Don’t misunderstand though, “Black Sails...” sounds quite distinct from its predecessor in almost every aspect. The key difference is that ALESTORM no longer have the mentality of a Metal band with a keen fascination for pirates. What we have now are instead a crew of pirates who have an affinity for Metal music. It is a key distinction that may prove to separate the fan base considerably in the end. Aside from the titular track there are no straight forward Metal tracks. If we trip down memory lane to 2008 we will recall that the entire middle section of “Captain Morgan’s Revenge” was a Thrash-Heavy Metal blitzkrieg with such standout floor dusters as “Death Before The Mast”, “Terror On The High Seas” and “Set Sail And Conquer”. If those were the highlights for you on the previous album, steer clear of the new album because its main focus is on the cheese-ball pirate antics and the Heavy Metal is something of an afterthought.

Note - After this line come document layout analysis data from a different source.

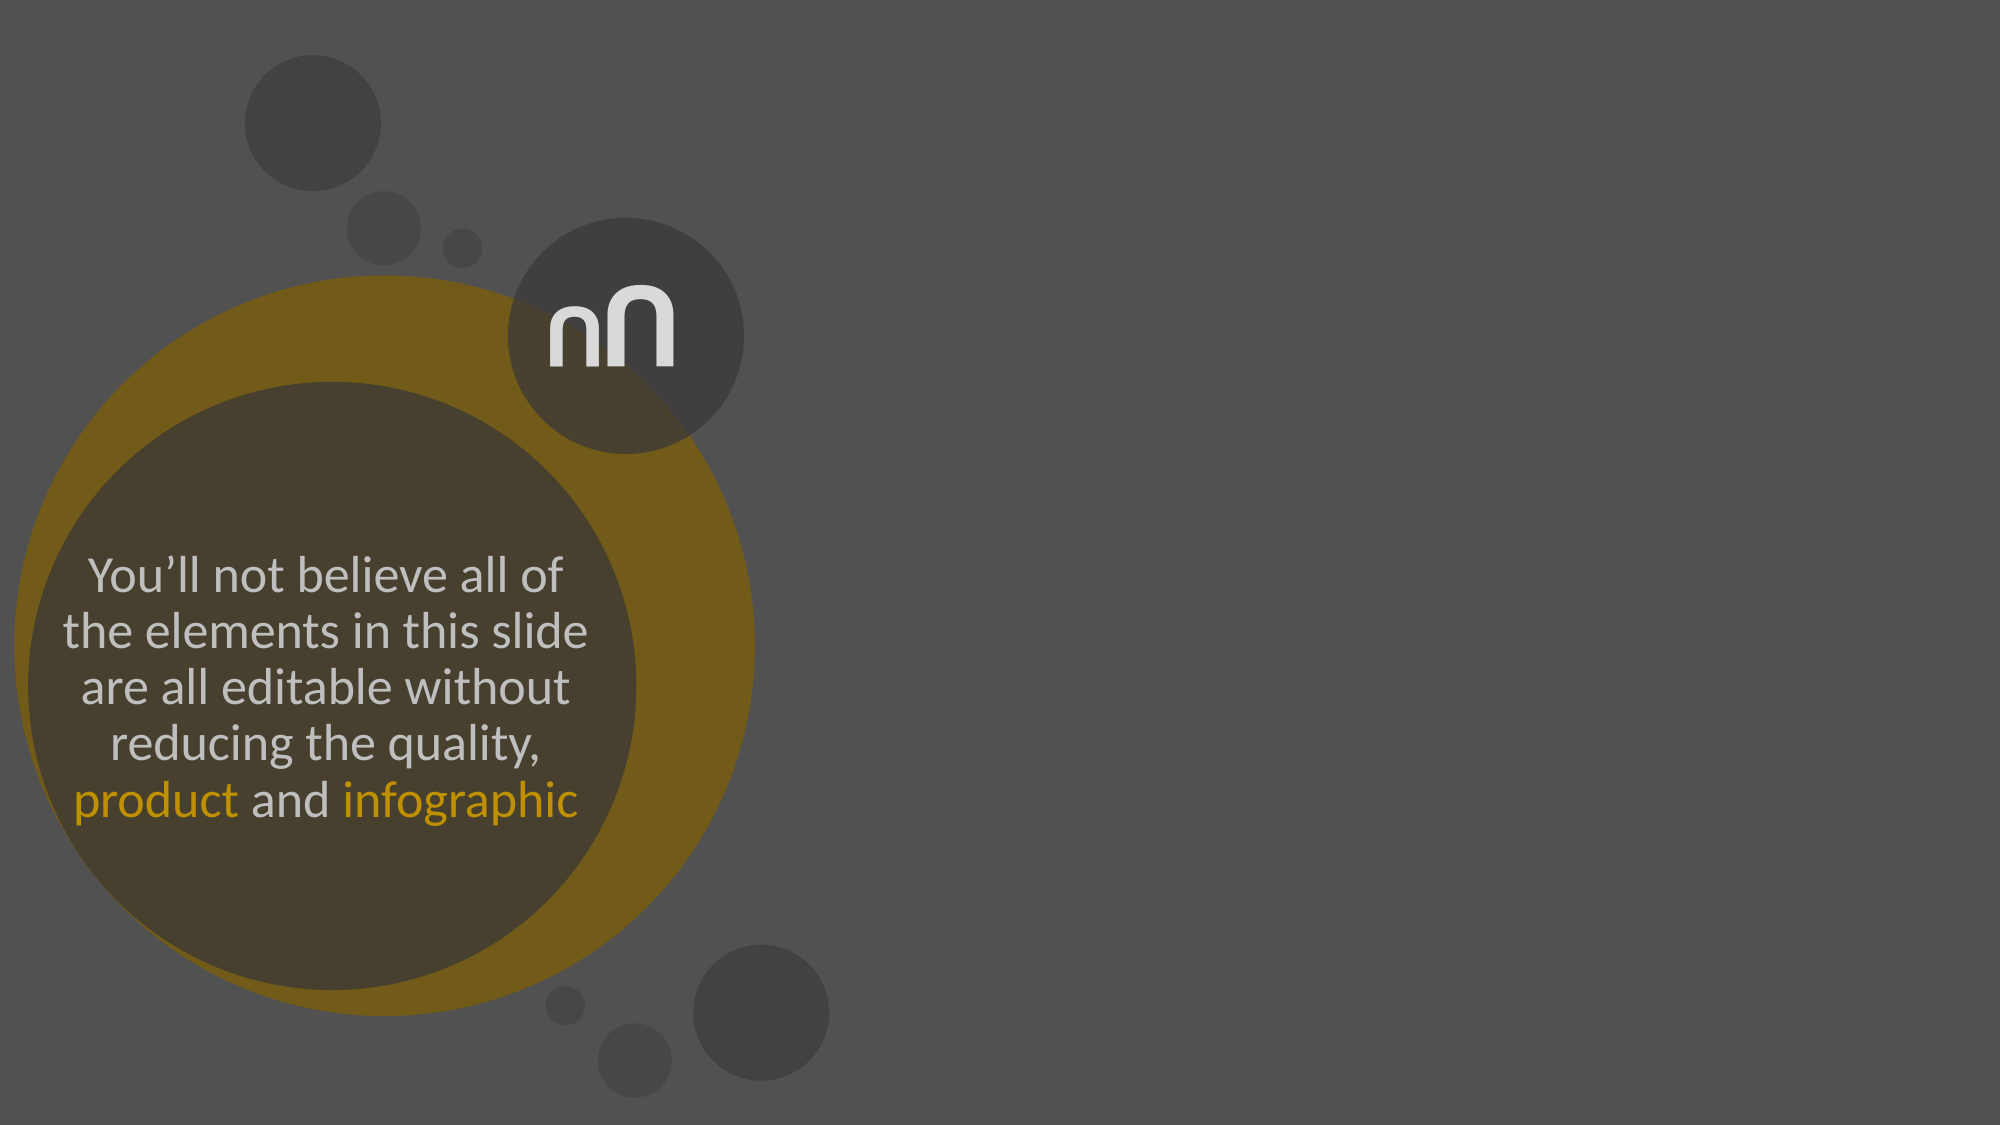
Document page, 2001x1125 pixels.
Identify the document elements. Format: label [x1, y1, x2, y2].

text_box [0, 0, 2000, 1125]
text_box [582, 254, 699, 406]
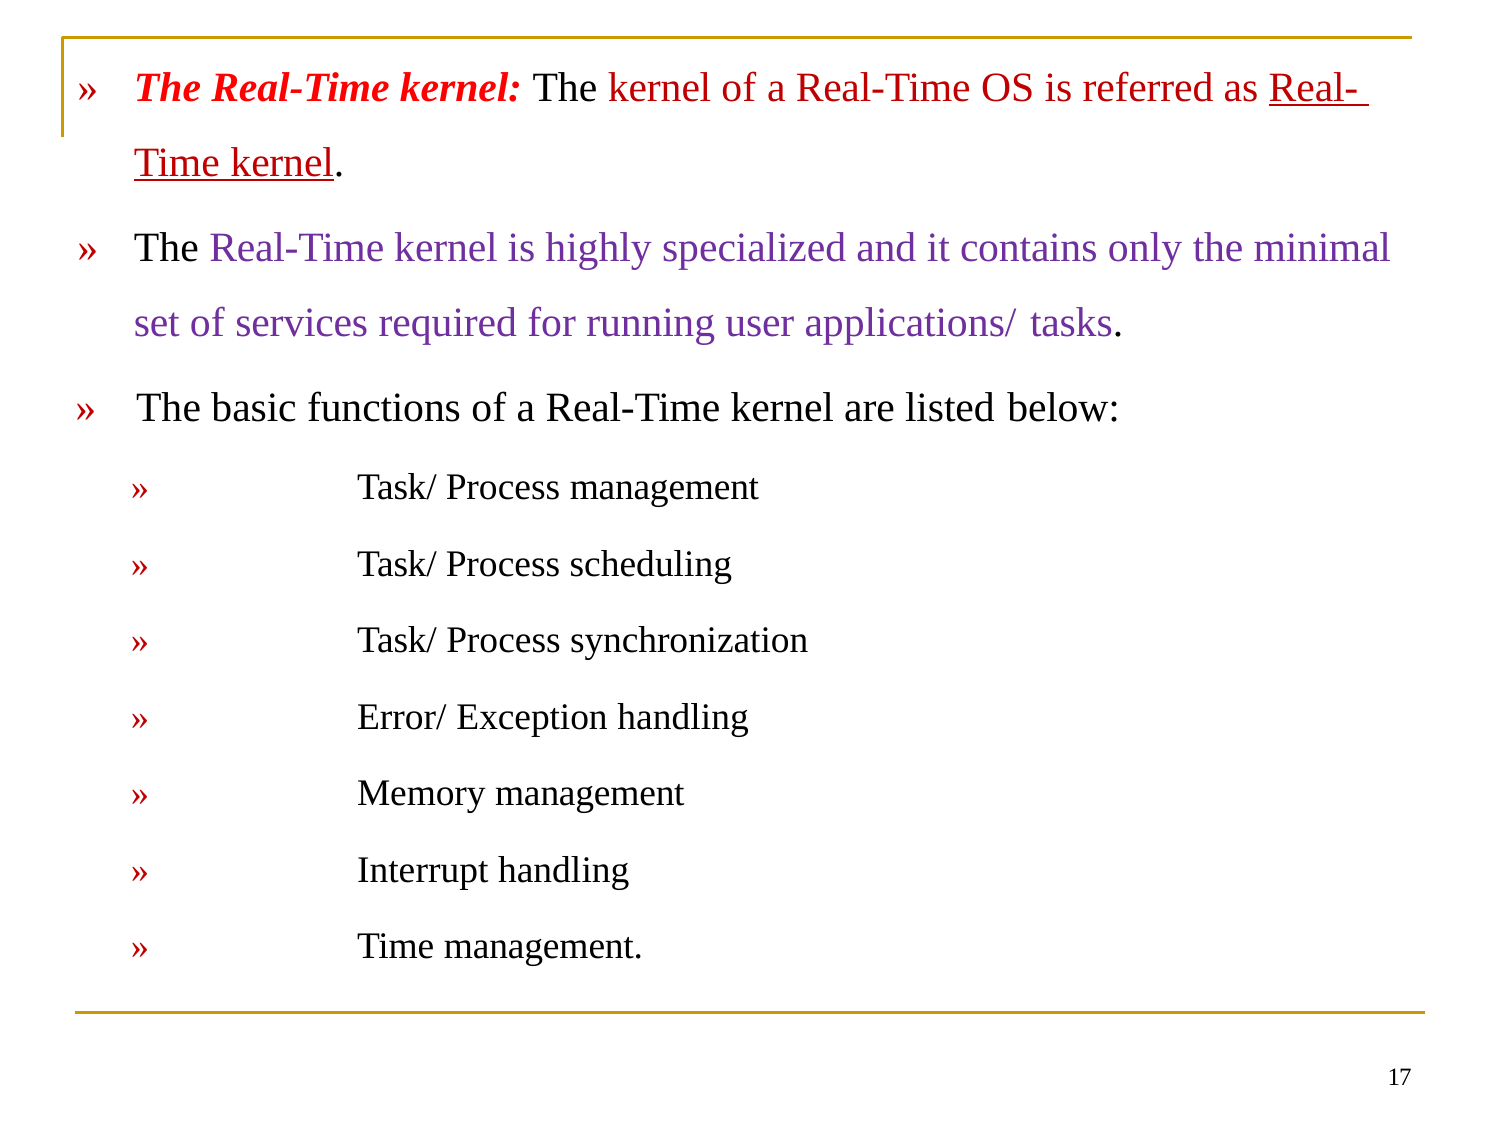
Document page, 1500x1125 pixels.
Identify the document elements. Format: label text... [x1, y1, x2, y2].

text_box » The Real-Time kernel is highly specialized and it contains only the minimal set of services required for running user applications/ tasks. » The basic functions of a Real-Time kernel are listed below: » Task/ Process management » Task/ Process scheduling » Task/ Process synchronization » Error/ Exception handling » Memory management » Interrupt handling » Time management. [75, 192, 1437, 967]
title » The Real-Time kernel: The kernel of a Real-Time OS is referred as Real- Time kernel. [75, 32, 1438, 223]
text_box 17 [1381, 1061, 1417, 1091]
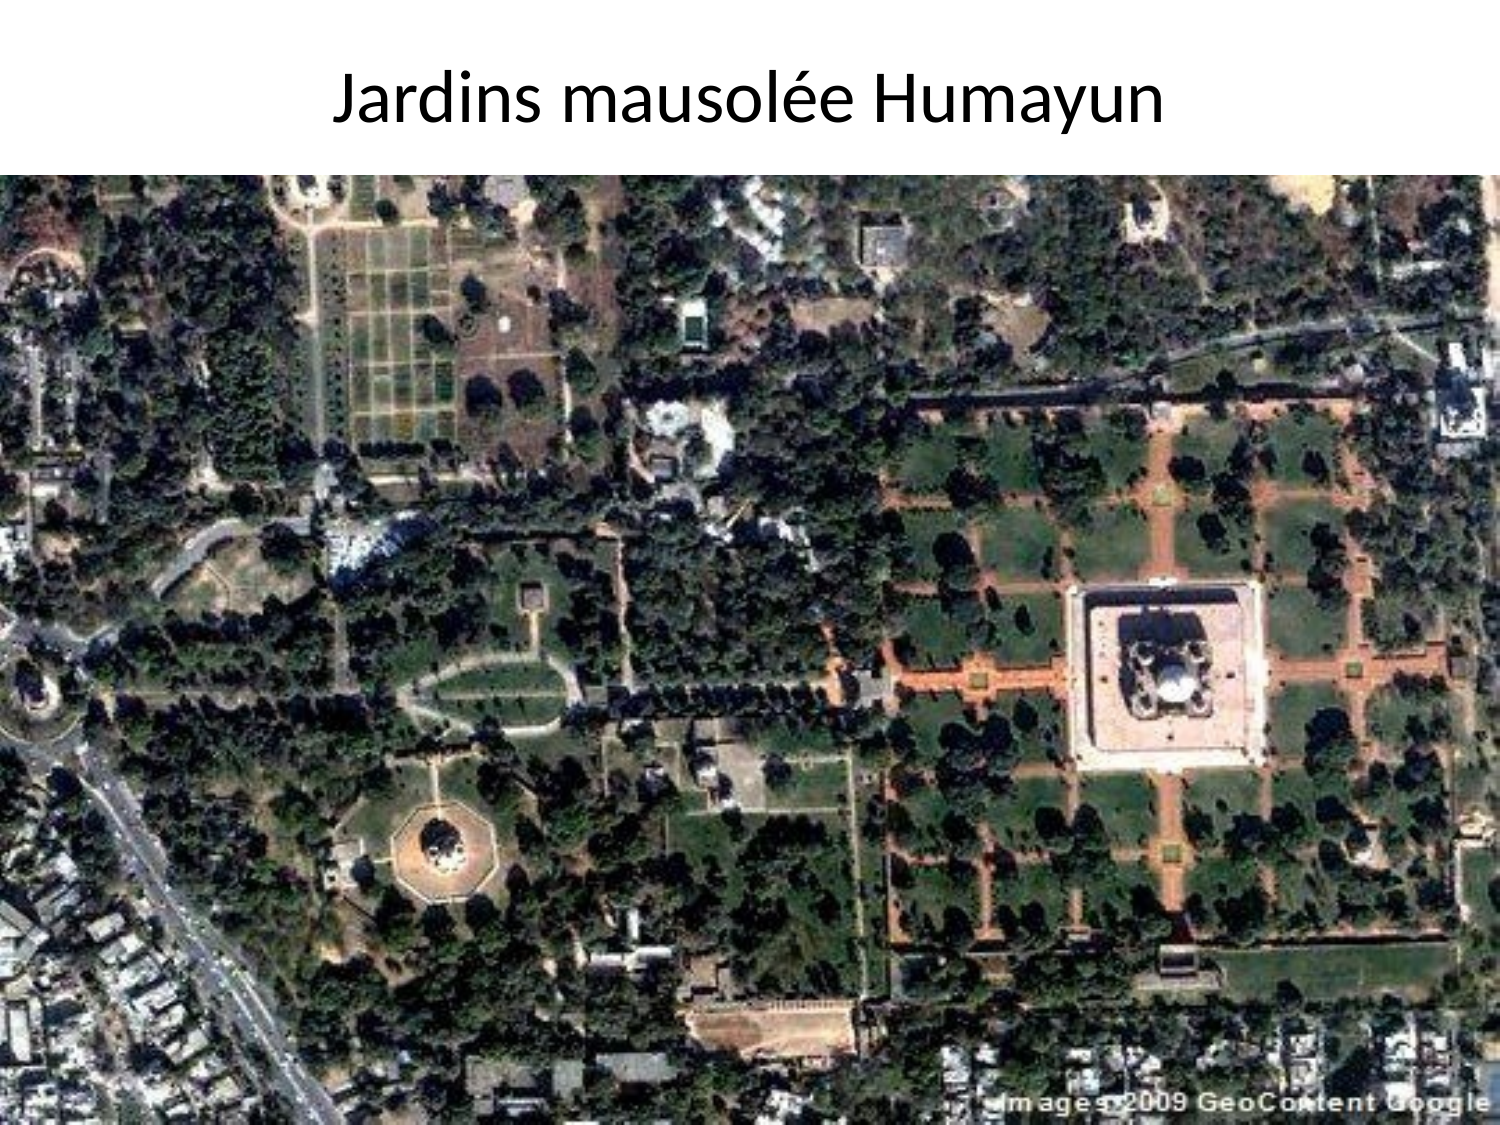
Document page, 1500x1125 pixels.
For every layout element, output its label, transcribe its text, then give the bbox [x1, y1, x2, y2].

title Jardins mausolée Humayun [0, 0, 1500, 175]
picture [0, 175, 1500, 1125]
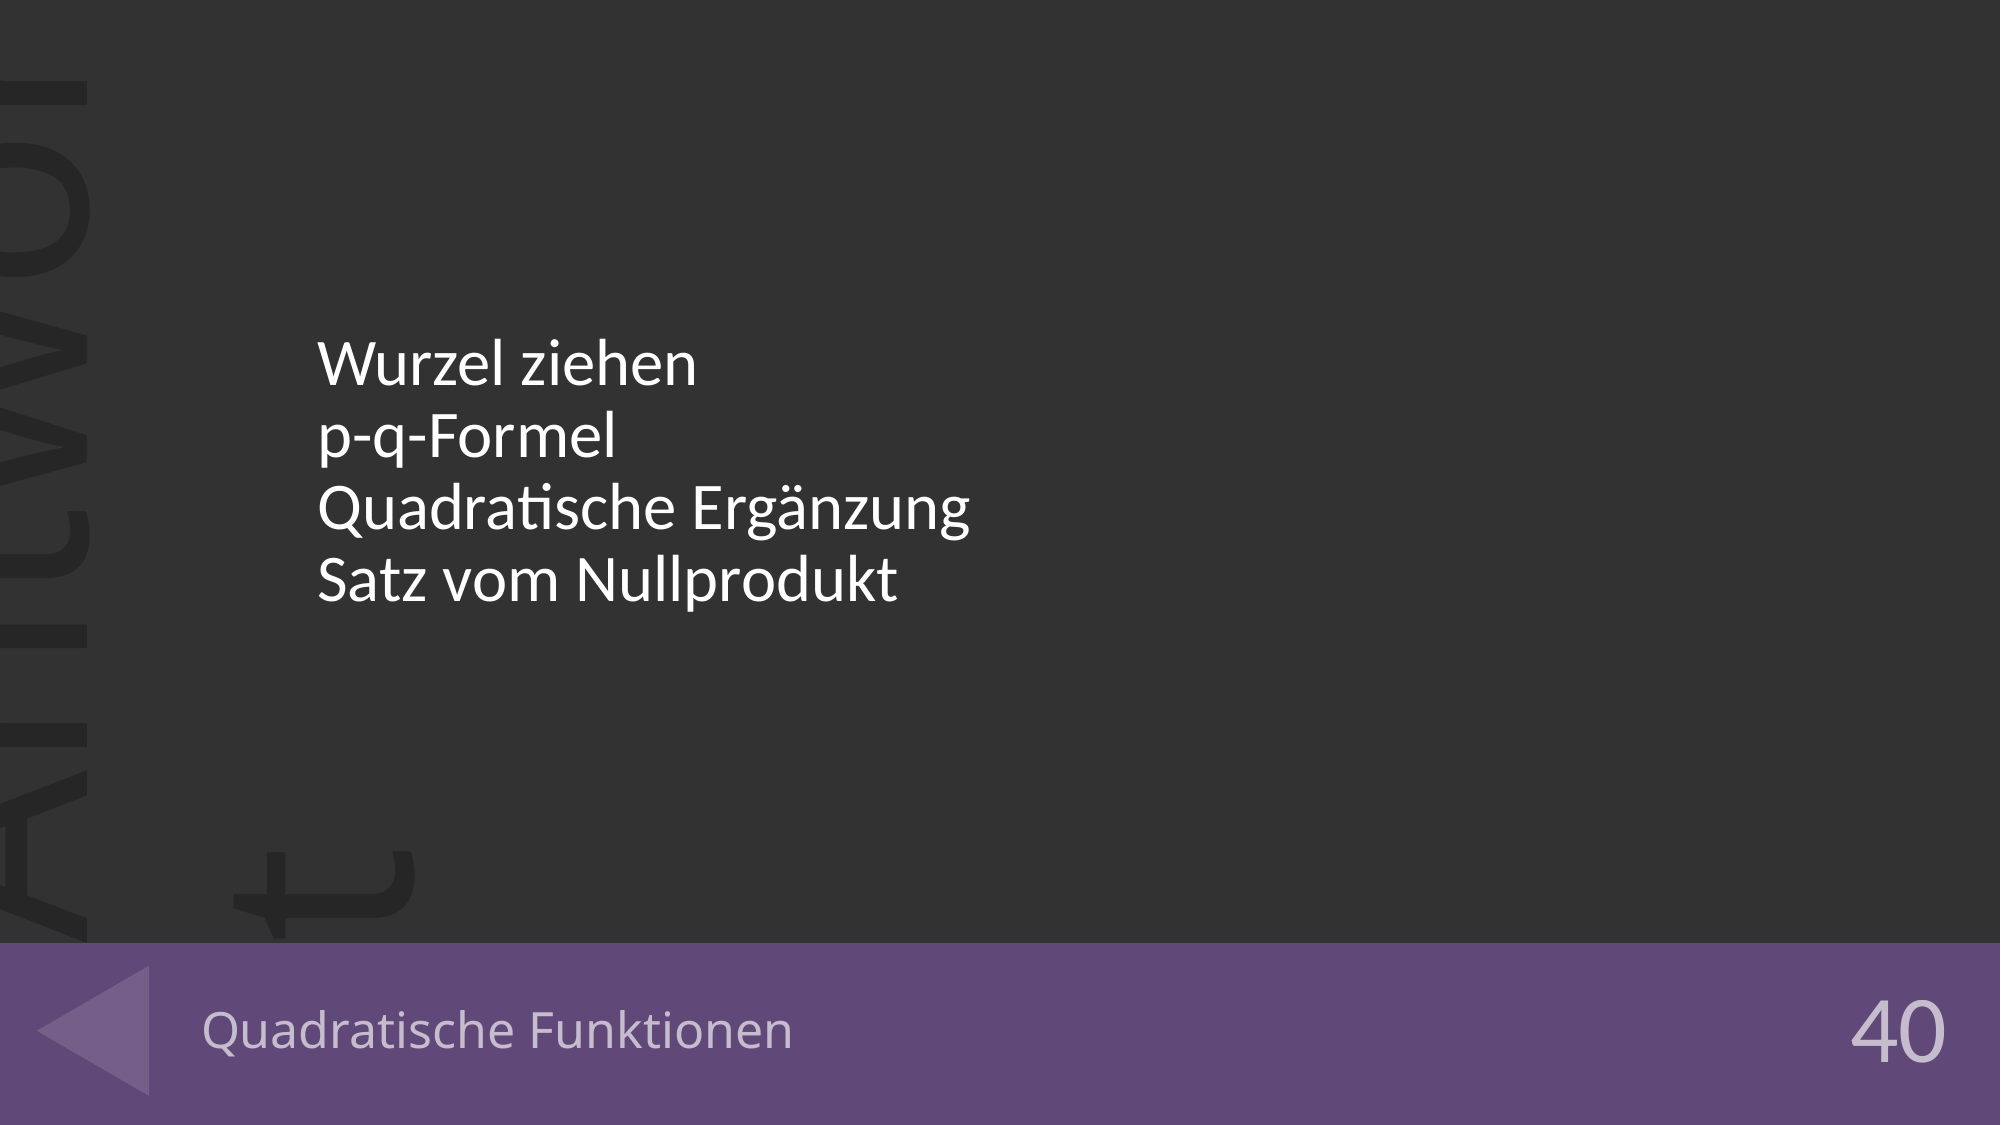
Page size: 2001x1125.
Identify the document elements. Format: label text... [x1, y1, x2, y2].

If however, you have no issue with the lore, fantasy and accordion synthesizers than get ready for a scurvy-induced affair. Standouts in this vein are the violin-led, pub-smasher “Keelhauled” and the ‘hi-hi-ho’ sing-a-long “Wolves Of The Sea”. “Famous Ol’ Spiced” ends on pan-flute doused rendition of the choral melody with a swaying rhythm that instantly brings us back to “Nancy’s Tavern” from the first album. Present on “Black Sails...” that wasn’t on “Captain Morgan...” is a spicy instrumental in “No Quarter” that is completely dominated by the virtuosic keyboard shredding of lead man Christopher Bowes.
The major concern that follows this release is that it follows a mere one and a half years after its predecessor. Coupled with rumours circling that the band is in fact just a cookie-cutter off-shoot of their former moniker, BATTLEHEART, this rushed sense of release scheduling makes the follow-up a touch sketchy. Indeed, after the giddy thrill of the first few listens wears off, one will certainly get a sense of that. Lacklustre tracks like the droning ballad “To The End Of Our Days” and the bland-as-bread “Chronicles of Vengeance” are certainly indicative of this force-fed appearance. All in all it makes the buyer feel betrayed by the record label and the band who appear to be cashing in on an unexpected success and that can hamper a positive opinion of the album as a whole.
Nonetheless, for the discerning fan, “Black Sails At Midnight” is an unmitigated success for ALESTORM. It would be far more appreciated if they would take a little more time for their next release and really hammer home a fully consistent album (maybe that extends past 10 tracks), but until that time I raise a mug of mead in the air for another successful voyage.